For a year, rugby pundits speculated on the future of off-contract Israel Folau. The Marsden High product would have been the perfect poster boy for the Titans, but the silence from League Central was deafening.
The NRL must now dip into their pockets and help the Titans secure a nominated Super Six group of players, including Mbye, the Bulldogs playmaker who has the class, chutzpah and charisma to be a future captain.
Rival teams will throw their toys out of the cot at the notion of the NRL helping the Titans but for too long, the governing body has allowed myopic self-interest to override what is good from a whole-of-game perspective.
There are too many sporting carcasses on the Gold Coast to think the Titans can rise again without some form of assistance. The AFL were wise enough to provide financial concessions to Sydney Swans and the Gold Coast Suns to safeguard their expansionary clubs in their crucial formative years.
Unless the NRL do something, the Titans could be a basketcase for another five years. That would be a disastrous scenario in a region where the Suns are gradually chipping away to win the hearts and minds of the Gold Coast public.
Here are the six players the Titans should attempt to sign over the next two years to make the club competitive again:
MOSES MBYE
His management have told the Titans he is prepared to quit the Bulldogs if they offered him $700,000 a season. The Titans are prepared to pay around $400,000. They should open the purse strings today because Mbye is a blue-chip investment. The kid from Noosa ticks all the boxes: Queensland boy, classy playmaker, popular clubman with the intellect and level head to be the face of the Titans for a decade.
JOSH PAPALII
The Titans need homegrown products with connectability to local fans and Papalii, the wrecking ball from Logan, is the ideal package.

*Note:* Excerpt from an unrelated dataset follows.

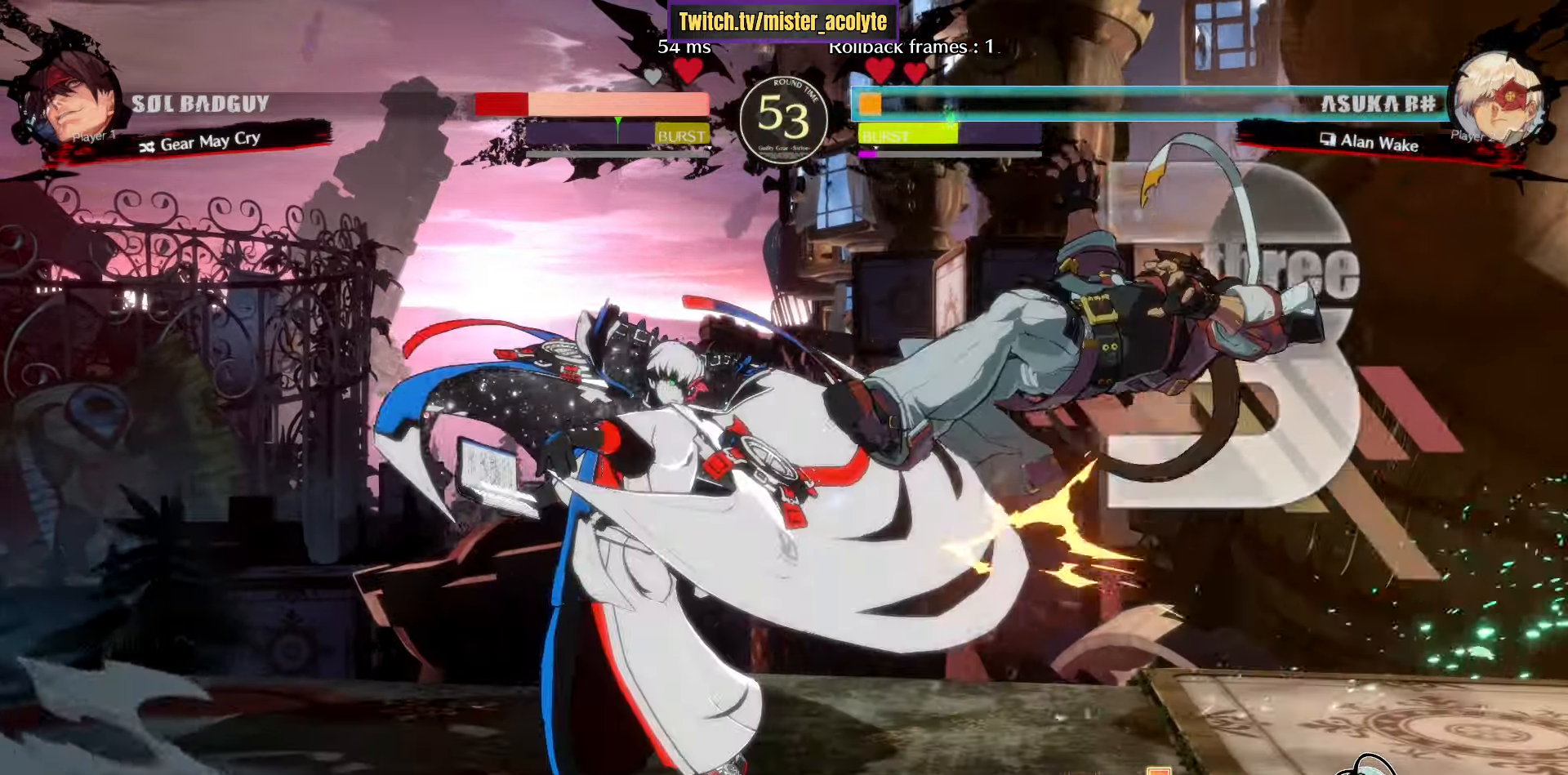
{"buttons": ["CROSS"], "left_stick": "center", "events": [[67, "CROSS", "down"], [117, "left_stick", "center"]]}
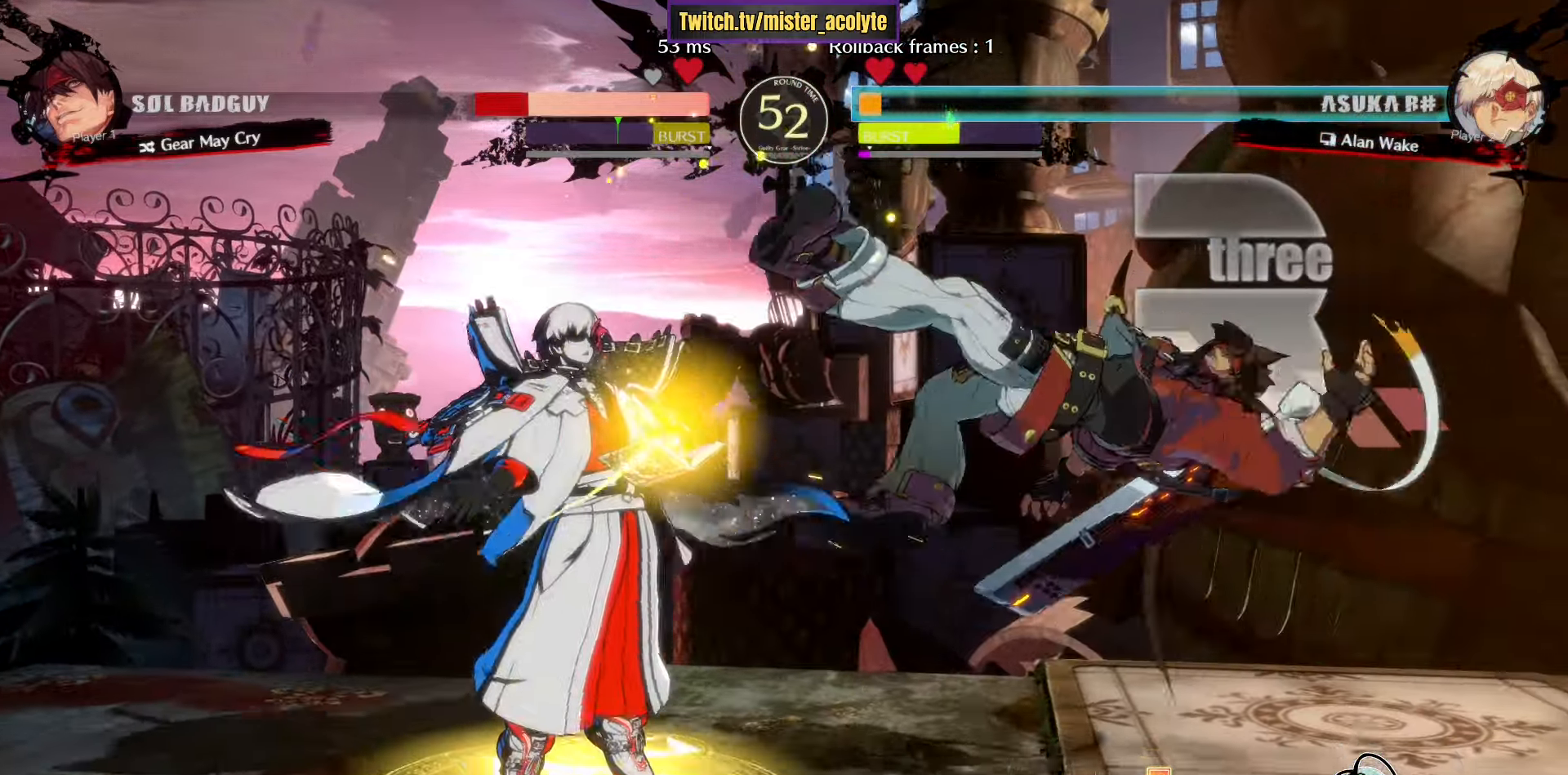
{"buttons": [], "left_stick": "down-right"}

He is off-contract next season and would be a devastating weapon in the Gold Coast back row with his rampaging charges and hitting power in defence.
DALE COPLEY
For the past two months, Copley has languished in the Intrust Super Cup, stuck behind Jack Reed, Justin Hodges and Jordan Kahu at the table-topping Broncos. Copley has the talent to play Origin one day and is too good to be stuck in second-tier football for another three months. The Titans should strike now.
CAMERON MUNSTER
The Storm sensation has been tagged the next Billy Slater but he is being forced to serve a long apprenticeship in Melbourne. Slater plans to play another two years and whether Munster is prepared to wait until 2018 for a crack at his cherished No. 1 jumper is debatable. Munster hails from Rockhampton and would be a revelation at the back for the Titans.
NELSON ASOFA-SOLOMONA
The Storm rookie is arguably the best young front-rower on the rise. Was outstanding for the Junior Kiwis earlier this season and terrorises teams with his size, footwork and offloading ability. Off-contract next year. The Titans need serious mongrel up front and Asofa-Solomona would provide it.
AIDAN GUERRA
It would take a lot to prise him from the Roosters but the Titans should at least ask the question armed with bagfuls of cash. Guerra is a Queensland boy and the prospect of returning home is always a handy lure. The Maroons Origin star would bring toughness, credibility and workrate to the Titans’ back row.